Les  visiteurs intéressés pourront  accéder à cet ouvrage en suivant le lien:
Siècle de laïcité en Bretagne (Un) :http://www.editions-apogee.com/siecle-de-laicite-en-bretagne-un.html
et en consultant la reproduction peu connue présentée en première de couverture

Normaliens de l’ENG de Quimper en stage d’éducation physique et sportive au CREPS de Dinard (1958).

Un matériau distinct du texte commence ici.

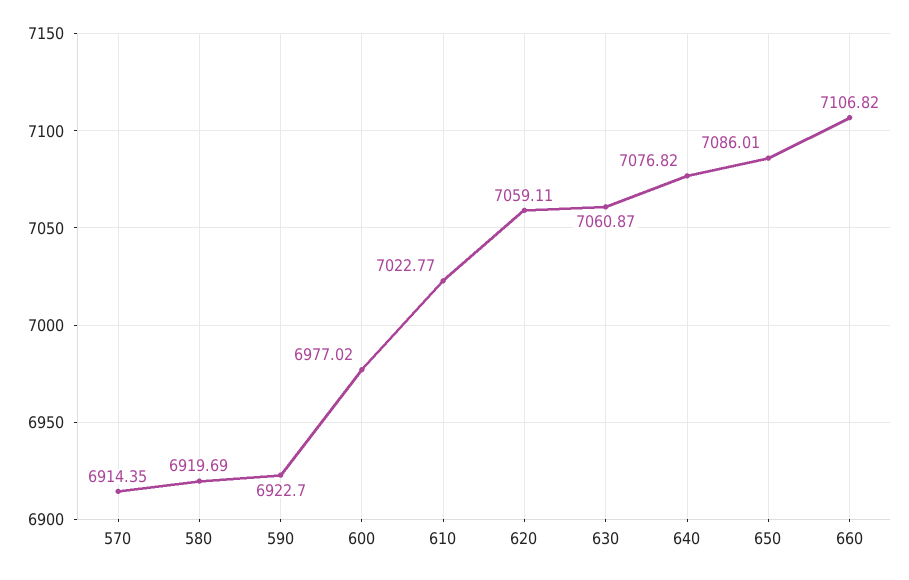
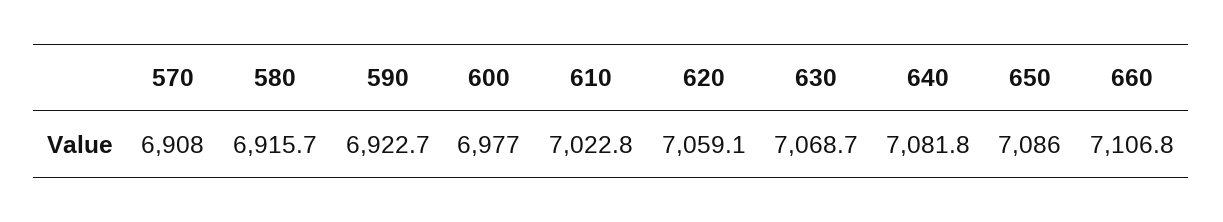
570: 6914.35 -> 6908
580: 6919.69 -> 6915.7
630: 7060.87 -> 7068.7
640: 7076.82 -> 7081.8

Les visiteurs du site pourront consulter tout d’abord cette photographie représentant le CREPS de Dinard créé à la Libération et consulter en cliquant ici la copie d’un article de presse rappelant quelques étapes de la vie  de cet établissement jusqu’en 2010 où il devint « Campus de l’excellence sportive en Bretagne ».
Ils pourront ensuite prendre connaissance de la photo des élèves-maîtres de la Promotion ETINCELLE (1954-1958) prise sur le perron du CREPS, en présence du Directeur Léon BINET (en charge de l’institution de 1945 à 1972) et des professeurs de l’équipe d’encadrement :

Célestin Perrigault (dit Tintin), ancien normalien de Rennes et de Quimper, décoré de la Légion d’Honneur, pour son implication dans la Résistance

Normalien de l’ENG de Rennes, ayant achevé sa formation d’Instituteur à Quimper et en Finistère pendant l’occupation allemande, notre camarade a reçu l’insigne de Chevalier de la Légion d’Honneur, dans les salons de l’Hôtel de Ville de Rennes, le 4 août 2018.
Les visiteurs intéressés pourront retrouver sur site un article du récipiendaire intitulé « Pérégrinations finistériennes d’un normalien de Rennes pendant les années de plomb (1940-1945) » et prendre connaissance d’un article de presse concernant la remise de cette distinction (Document 1).
L’association lui adresse ses sincères félicitations.